One reason he has chosen to remain in Hevron, says Pass, is because he realizes that “Shalhevet wasn’t our private possession, rather, essentially, someone who belonged to all Am Yisrael – the Jewish people. One of our first decisions was to write a Torah in her memory. This way, anyone who felt a part of this could be a partner, and many Jews helped us from all over the world, and thank G-d, that Torah, which her grandfather, my wife’s father wrote, is here in Hevron.”

He also hasn't hidden the murder of Shalhevet from his other children. “We tell them what happened, without hiding anything. I think that it’s important that children, as soon as they are able to comprehend, should understand the reality and know that Hevron isn’t like every other place in the world, that there are the complexities here. The children understand it, they live here and they know we’re not in Tel Aviv, that here there are soldiers and Arabs, that sometimes we get hit by rocks. Sometimes they feel the realities and complexities, but the bereavement is part of our life.”

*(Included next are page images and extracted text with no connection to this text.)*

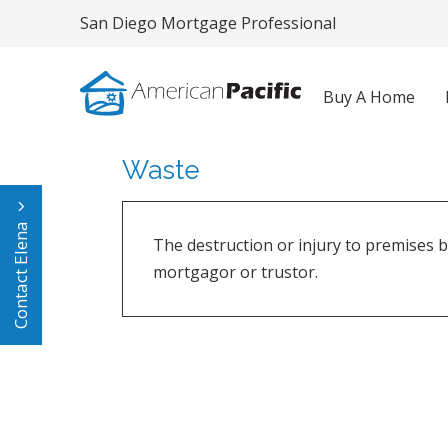
San Diego Mortgage Professional
Buy A Home
Waste
Contact Elena
The destruction or injury to premises b
mortgagor or trustor.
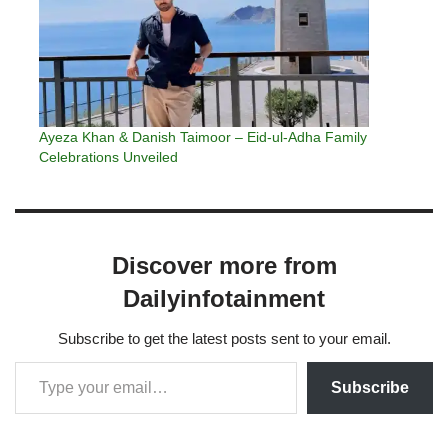
Ayeza Khan & Danish Taimoor – Eid-ul-Adha Family
Celebrations Unveiled
Discover more from
Dailyinfotainment
Subscribe to get the latest posts sent to your email.
Subscribe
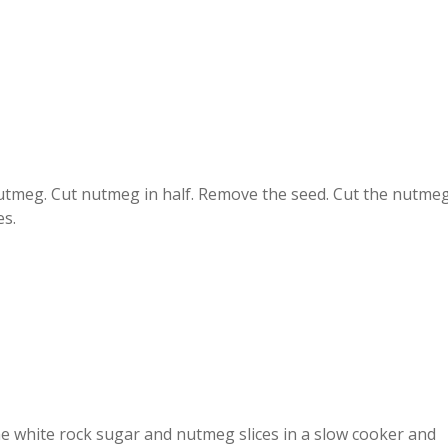
tmeg. Cut nutmeg in half. Remove the seed. Cut the nutme
es.
he white rock sugar and nutmeg slices in a slow cooker and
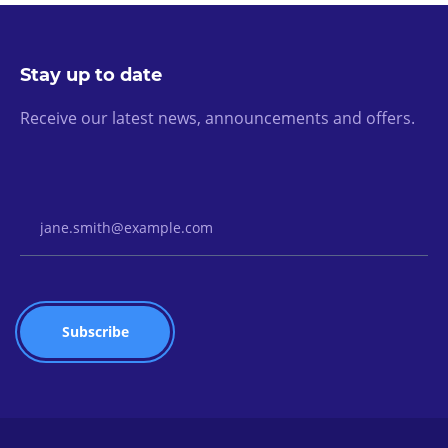
Stay up to date
Receive our latest news, announcements and offers.
Email Address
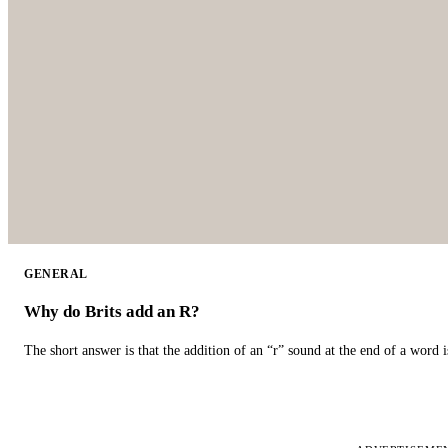
GENERAL
Why do Brits add an R?
The short answer is that the addition of an “r” sound at the end of a word i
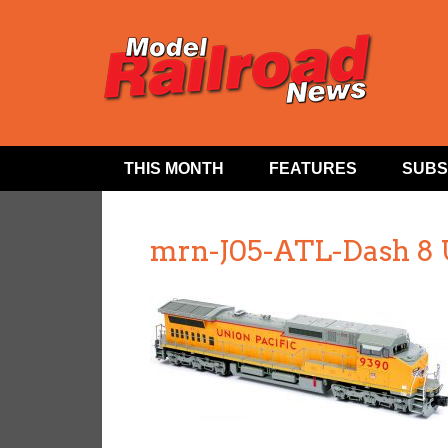
THIS MONTH
FEATURES
SUBS
mrn-J05-ATL-Dash 8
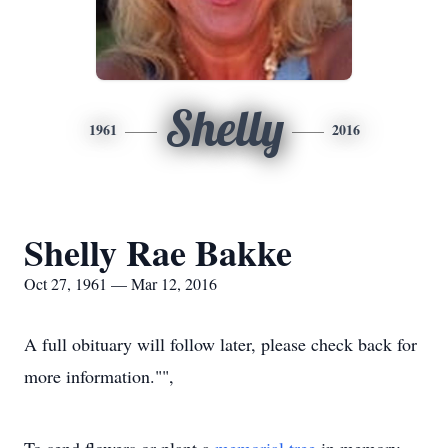
Shelly
1961
2016
Shelly Rae Bakke
Oct 27, 1961 — Mar 12, 2016
A full obituary will follow later, please check back for
more information."",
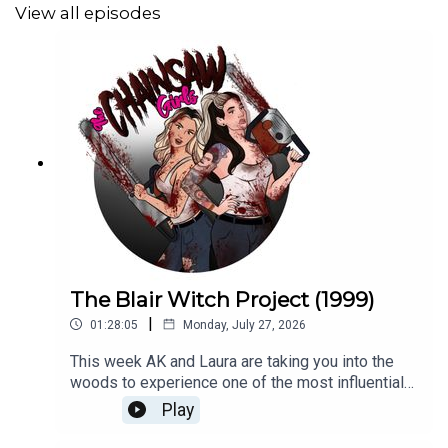
View all episodes
We have our very first Chainsaw Girls t-shirt available!!
Thank you for your support!
https://www.demonxbunny.com/product/chainsaw-girls-
t-shirt/
Follow us on our socials!
Instagram: https://www.instagram.com/chainsawgirlspod
The Blair Witch Project (1999)
TikTok: https://www.tiktok.com/@chainsawgirlspod
|
01:28:05
Monday, July 27, 2026
This week AK and Laura are taking you into the
SHOW NOTES:
woods to experience one of the most influential
found footage films of all time! So, strap in and
Play
Interview with Al Magliochetti
strap for 1999's The Blair Witch Project! SHOW
NOTES:Split/Screen Segment on Blair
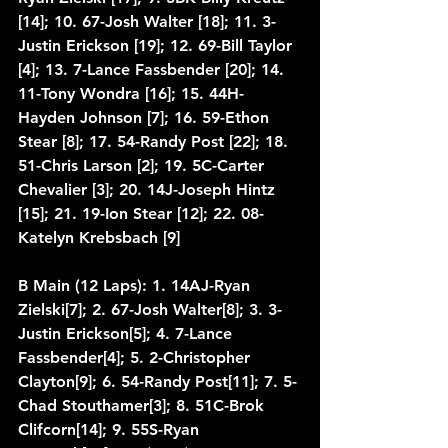
[14]; 10. 67-Josh Walter [18]; 11. 3-
Justin Erickson [19]; 12. 69-Bill Taylor 
[4]; 13. 7-Lance Fassbender [20]; 14. 
11-Tony Wondra [16]; 15. 44H-
Hayden Johnson [7]; 16. 59-Ethon 
Stear [8]; 17. 54-Randy Post [22]; 18. 
51-Chris Larson [2]; 19. 5C-Carter 
Chevalier [3]; 20. 14J-Joseph Hintz 
[15]; 21. 19-Ion Stear [12]; 22. 08-
Katelyn Krebsbach [9]
B Main (12 Laps): 1. 14AJ-Ryan 
Zielski[7]; 2. 67-Josh Walter[8]; 3. 3-
Justin Erickson[5]; 4. 7-Lance 
Fassbender[4]; 5. 2-Christopher 
Clayton[9]; 6. 54-Randy Post[11]; 7. 5-
Chad Stouthamer[3]; 8. 51C-Brok 
Clifcorn[14]; 9. 55S-Ryan 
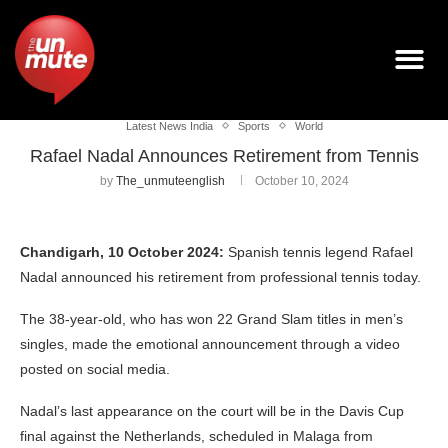
Latest News India
Sports
World
Rafael Nadal Announces Retirement from Tennis
by
The_unmuteenglish
October 10, 2024
Chandigarh, 10 October 2024:
Spanish tennis legend Rafael
Nadal announced his retirement from professional tennis today.
The 38-year-old, who has won 22 Grand Slam titles in men’s
singles, made the emotional announcement through a video
posted on social media.
Nadal’s last appearance on the court will be in the Davis Cup
final against the Netherlands, scheduled in Malaga from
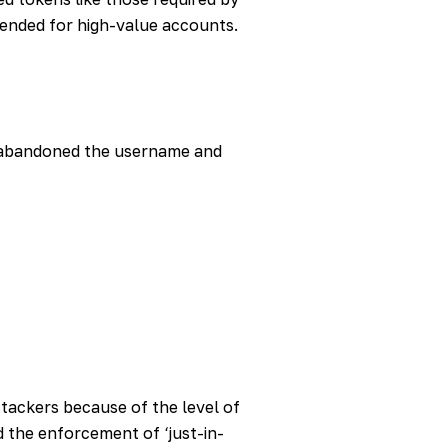
ended for high-value accounts.
 abandoned the username and
ttackers because of the level of
 the enforcement of ‘just-in-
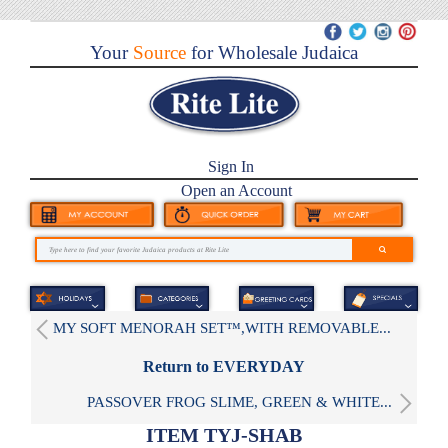
Your
Source
for Wholesale Judaica
Sign In
Open an Account
MY SOFT MENORAH SET™,WITH REMOVABLE...
Return to EVERYDAY
PASSOVER FROG SLIME, GREEN & WHITE...
ITEM TYJ-SHAB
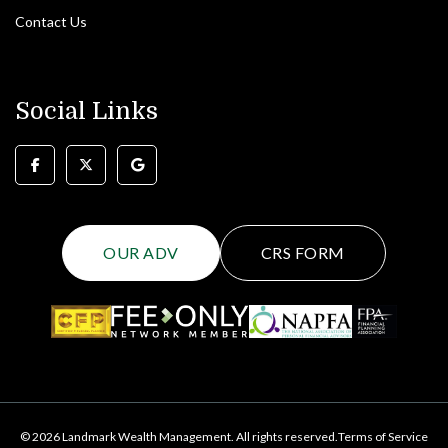
Contact Us
Social Links
OUR ADV
CRS FORM
© 2026 Landmark Wealth Management. All rights reserved.
Terms of Service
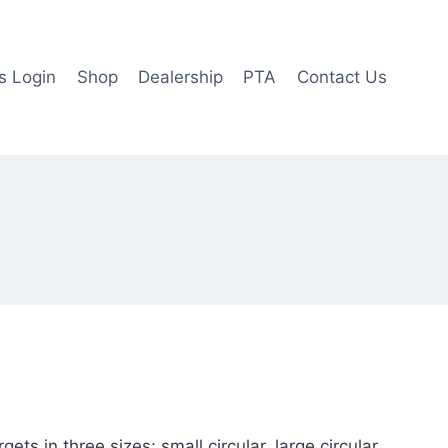
 Login
Shop
Dealership
PTA
Contact Us
ts in three sizes; small circular, large circular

Regardless of the past – or the future – Yitzchak Pass has no plans to flee Hevron, he said in the interview. “There is nothing, not murder, not Arabs, which can uproot us from here, because we are a stiff-necked people. Despite what the Jewish people have experienced, we have been able to hold our heads high. We have to understand how they lived in Galut where anyone could do whatever he wanted to Jews, and here, and here, in Eretz Yisrael, we hold our heads high, standing straight and tall, no one will ever get us out of here.”